History

United Kingdom
- Builder: Portland, New Brunswick
- Launched: 1835
- Fate: Foundered 2 August 1839

General characteristics
- Tons burthen: 646 (bm)

= Manchester (1835 ship) =

Manchester was launched in 1835 at Portland, New Brunswick, and was registered at St John, New Brunswick. She first appeared in Lloyd's Register (LR) in 1837. She changed her registration to Liverpool, and foundered in 1839 while sailing from Bombay to Liverpool.

| Year | Master | Owner | Trade | Homeport | Source |
|---|---|---|---|---|---|
| 1837 | Drenning | Willmot | Liverpool–New Orleans | St Johns | LR |
| 1839 | F.Wilson | Anderson | Liverpool–Bombay | Liverpool | LR |

Manchester, Frederick Wilson, master, left Bombay on 16 July 1839, with a cargo of cotton, and bound for Liverpool. On 29 July she developed a leak. When the pumps could not cope with the incoming water, her 29 passengers and crew abandoned her in the Indian Ocean and took to her boats on 2 August.
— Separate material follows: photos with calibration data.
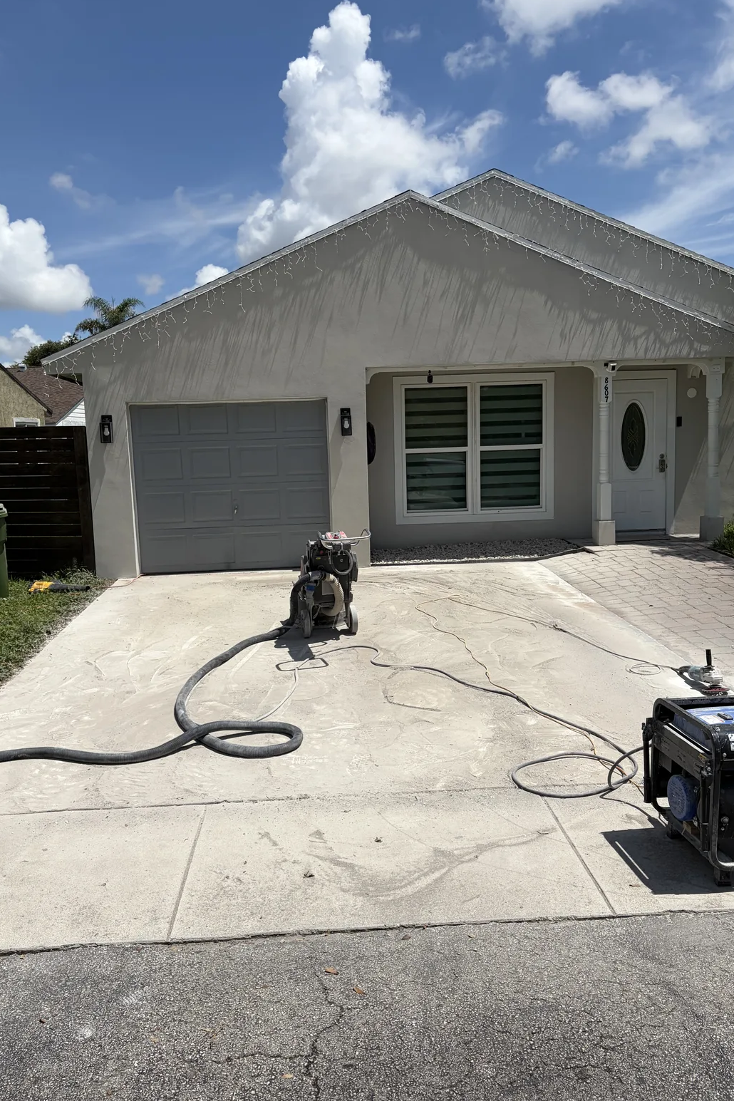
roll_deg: +1.1
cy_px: 560
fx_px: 856
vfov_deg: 65.5
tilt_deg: -8.2
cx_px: 366
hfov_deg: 46.4
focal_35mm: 28
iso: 50
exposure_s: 1/8850
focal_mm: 5.96
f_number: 1.6
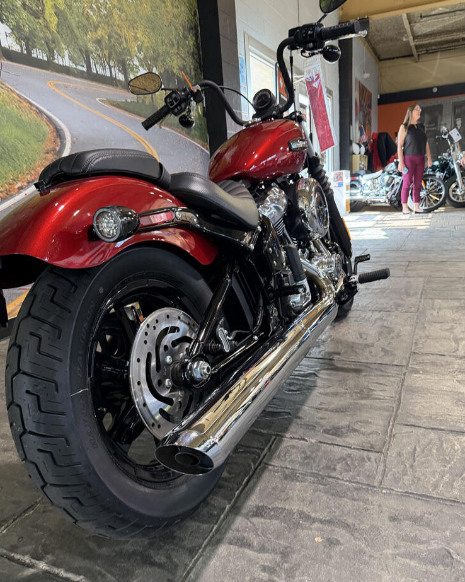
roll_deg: +2.9
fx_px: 447
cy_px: 320
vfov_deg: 65.9
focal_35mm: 26
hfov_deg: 54.9
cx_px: 239
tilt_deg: -17.1
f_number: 1.78
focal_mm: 6.76
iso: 320
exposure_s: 1/120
The men set a course for Ceylon, but on 4 August they realized that they could not reach there and instead made for Penang. The longboat with Wilson and 19 others reached Penang on 22 September. rescued the other nine, who had taken to the jolly boat.

The LR issue for 1839 has the annotation "foundered" by Manchesters name.